I can tell you what it was like to walk into the death chamber - the kleig lights making it look like a tiny stage, the exhaust fan with mint green paint chips hanging from it, remnants of days when executions were done by electrocution. Silver brackets hung on the wall, ready to be adorned with IVs and used for lethal injections. Despite a moratorium on executions in Illinois, the red phone was still on the wall, awaiting a call from the governor to halt everything. And a few steps down and visible through a Plexiglas wall was the gallery. Where people could watch someone else be killed.

I can describe all these things in more detail. I will in my future book. But I don't know if I will ever be able to describe the energy of the place, the feeling of being in that round house, the vibrations that coursed through our bodies as we stood in the death chamber. How do you write those feelings? I suppose I "know" them now. But I can't find the words. "Jumping out of my skin" is way overused. So I need some suggestions. Got any? To use another cliche, I'm all ears.

8 comments:

Libby Hellmann said...

Wonderful post, Laura. You captured such telling details. I went to Cook County jail maybe six years ago -- I remember when we walked into the main corridor, and I heard the door clang shut behind me, I immediately became claustrophobic. My chest got tight and it was hard to breath. I wanted to escape. Right away. Fortunately, I could.

Barbara D'Amato said...

You don't know if you'll ever be able to "capture the energy of the place."

Laura, you just did.

I've been in several prisons and your description is perfect.

Dana King said...

I'm in the process of reading THE FRIENDS OF EDDIE COYLE again, and I'm struck with the amount of atmosphere Higgins created through nothing but dialog that describes little of nothing about where the speakers are, or with a couple of peripheral events. (A legless man selling papers. Hare Krishnas soliciting contributions.)

Don't worry too much about how well your words convey what you were feeling. It will be there, "between the lines," if nowhere else.

David Heinzmann said...

Terrific post, Laura. Having been in a few prisons, including Stateville, you clearly have the feel of the place. One thing I was struck by in your description, however, was the hooting and taunting from inmates. Whenever I've been in the cellblocks of a prison, or Cook County Jail, there have been no women along, and I found inmates to be much more subdued.

▸ DATA UNDER STUDY:
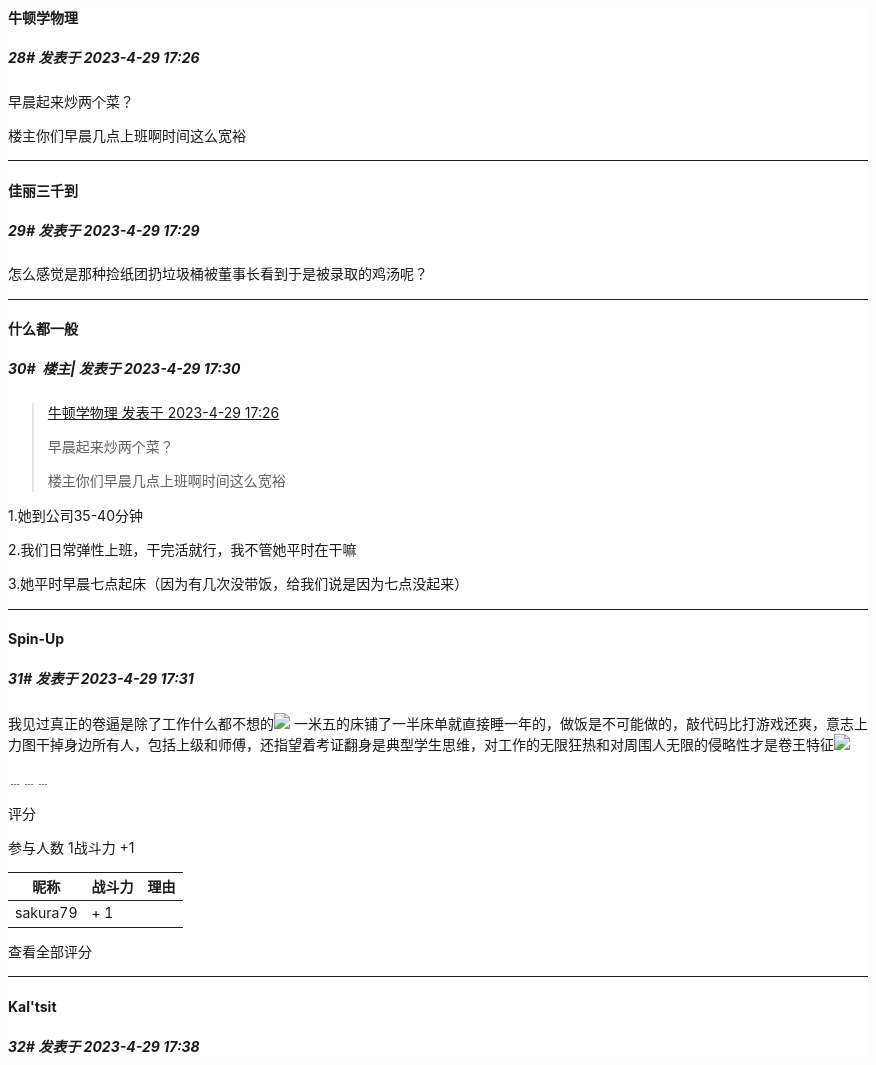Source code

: ####  牛顿学物理  
##### 28#       发表于 2023-4-29 17:26

早晨起来炒两个菜？

楼主你们早晨几点上班啊时间这么宽裕

*****

####  佳丽三千到  
##### 29#       发表于 2023-4-29 17:29

怎么感觉是那种捡纸团扔垃圾桶被董事长看到于是被录取的鸡汤呢？

*****

####  什么都一般  
##### 30#         楼主| 发表于 2023-4-29 17:30

<blockquote><a href="httphttps://bbs.saraba1st.com/2b/forum.php?mod=redirect&amp;goto=findpost&amp;pid=60662012&amp;ptid=2131917" target="_blank">牛顿学物理 发表于 2023-4-29 17:26</a>

早晨起来炒两个菜？

楼主你们早晨几点上班啊时间这么宽裕</blockquote>
1.她到公司35-40分钟

2.我们日常弹性上班，干完活就行，我不管她平时在干嘛

3.她平时早晨七点起床（因为有几次没带饭，给我们说是因为七点没起来）


*****

####  Spin-Up  
##### 31#       发表于 2023-4-29 17:31

我见过真正的卷逼是除了工作什么都不想的<img src="https://static.saraba1st.com/image/smiley/face2017/067.png" referrerpolicy="no-referrer">
一米五的床铺了一半床单就直接睡一年的，做饭是不可能做的，敲代码比打游戏还爽，意志上力图干掉身边所有人，包括上级和师傅，还指望着考证翻身是典型学生思维，对工作的无限狂热和对周围人无限的侵略性才是卷王特征<img src="https://static.saraba1st.com/image/smiley/face2017/065.png" referrerpolicy="no-referrer">

﹍﹍﹍

评分

 参与人数 1战斗力 +1

|昵称|战斗力|理由|
|----|---|---|
| sakura79| + 1||

查看全部评分

*****

####  Kal'tsit  
##### 32#       发表于 2023-4-29 17:38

▸ EXERCISES:
1. Please repeat, word for word, the part of the death chamber post that begins with the words including "Libby Hellmann said..." and ends with "description is perfect.".
2. In the death chamber post, what was the red phone on the wall waiting for?
The entries come from a separate source.

▸ RESULTS OF THE TASKS:
1.
Libby Hellmann said...

Wonderful post, Laura. You captured such telling details. I went to Cook County jail maybe six years ago -- I remember when we walked into the main corridor, and I heard the door clang shut behind me, I immediately became claustrophobic. My chest got tight and it was hard to breath. I wanted to escape. Right away. Fortunately, I could.

Barbara D'Amato said...

You don't know if you'll ever be able to "capture the energy of the place."

Laura, you just did.

I've been in several prisons and your description is perfect.

2. A call from the governor to halt everything.